Tuesday, March 16, 2004

Patrollin' National Review Online (NR0)

Joan Goldberg must have been a little confused when he wrote this post for the Corner:

I am constantly amazed by the tendency of the nuance brigrades -- i.e. Marshall, Blix, Kerry, Prodi et al -- to hang on to their past objections to invading Iraq as if those past objections are relevant to the current situation. The war happened. And whether you were for it or against it, matters as little as whether it was right or wrong for the US to declare war on Germany after Pearl Harbor.

Well, the reason why were are in Iraq now may not matter in a military or strategic sense, the case for war (and the case against it) really does matter politically.
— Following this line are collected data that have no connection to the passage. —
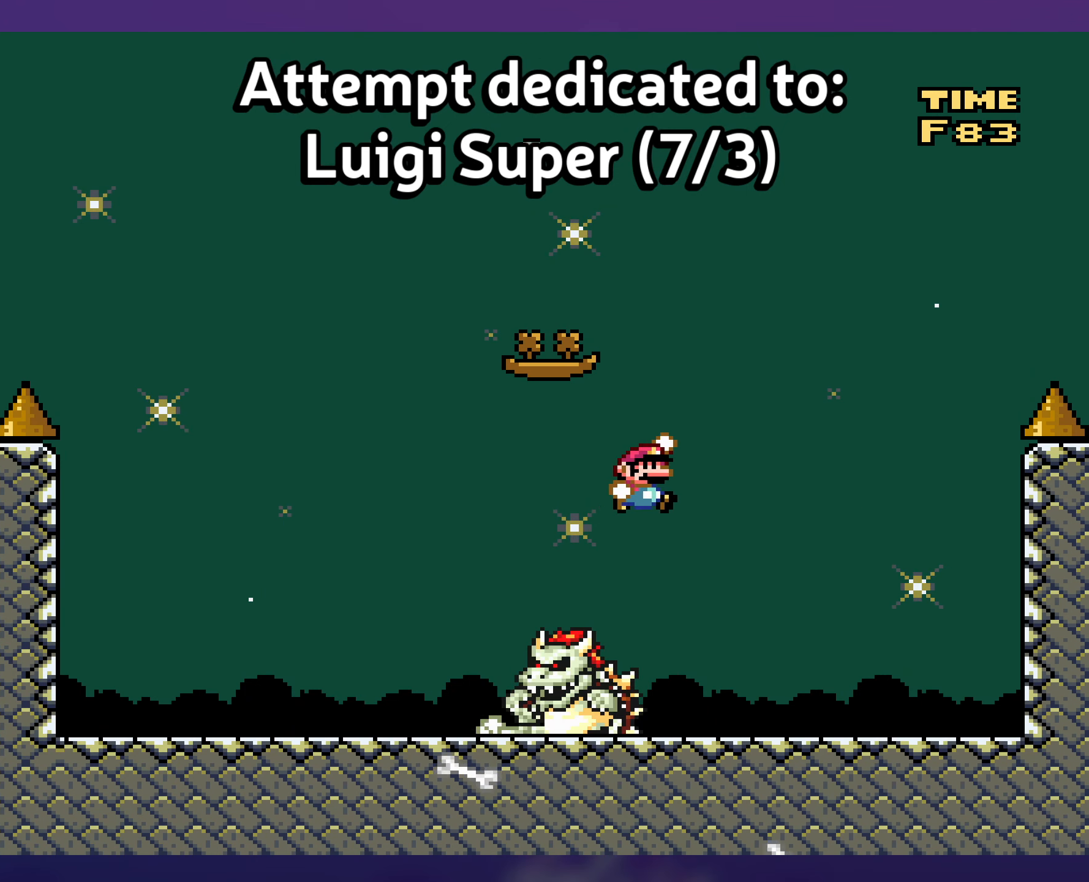
{"buttons": [], "events": []}
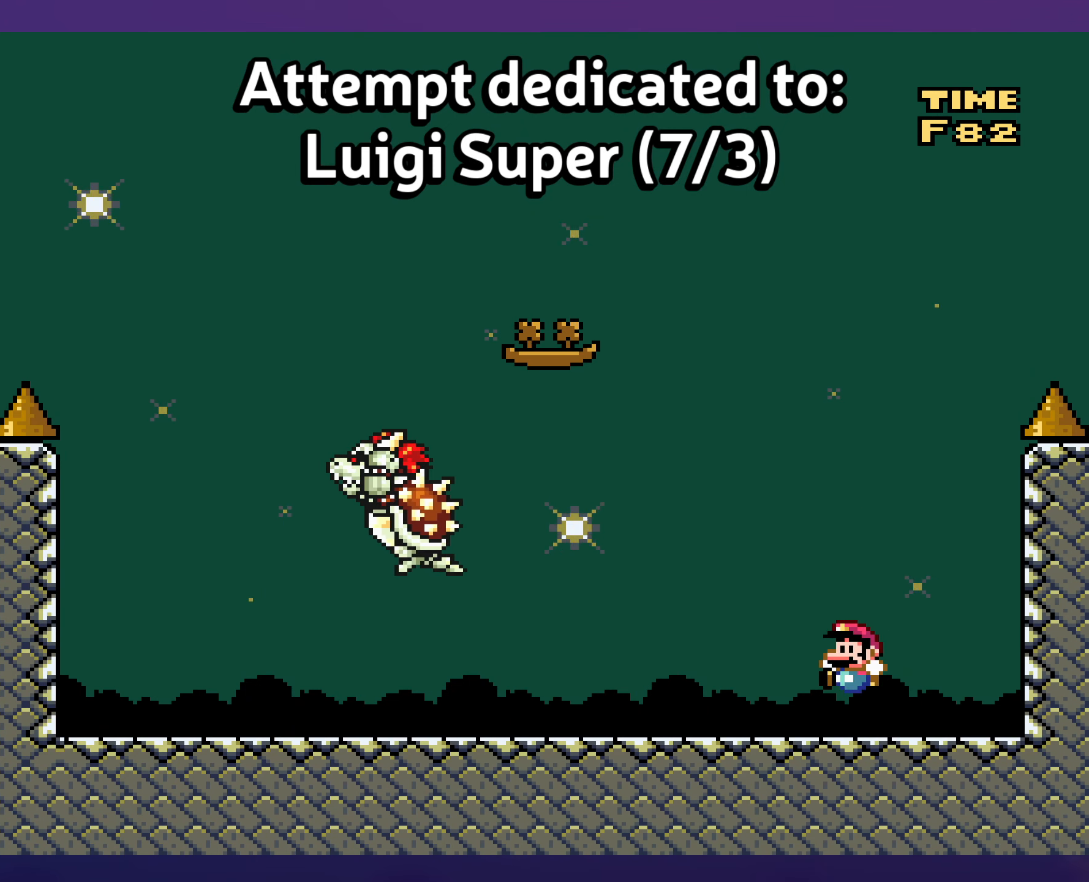
{"buttons": [], "events": []}
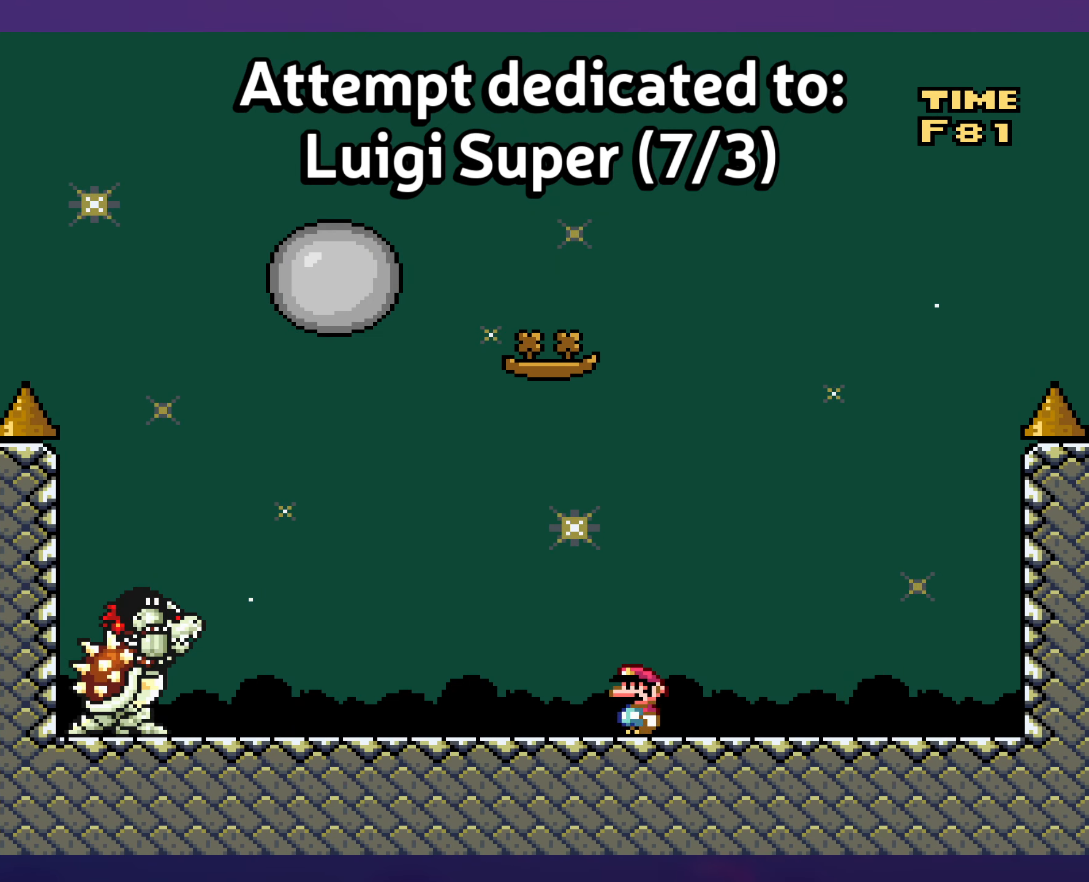
{"buttons": [], "events": []}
If the Iraq war was a bad idea and has failed to make us safer, then logically those that engineered the war ought to be removed from power. Of course, Joan understands (at least I hope he is able to understand this) and so he tries to side step trying to justify the war and instead just declares that history has moved on and that critics of the Administration should stop living in the past. It is the sort of slight of hand that shouldn't even deceive a small child and its an insult to every literate person that Goldberg and the National Review would ever let it see the light of day.

Update: Its posts like Joan Goldberg's that make jabs like "he has fallen back on hackwork that wouldn't cut it on National Review Online." so devastating.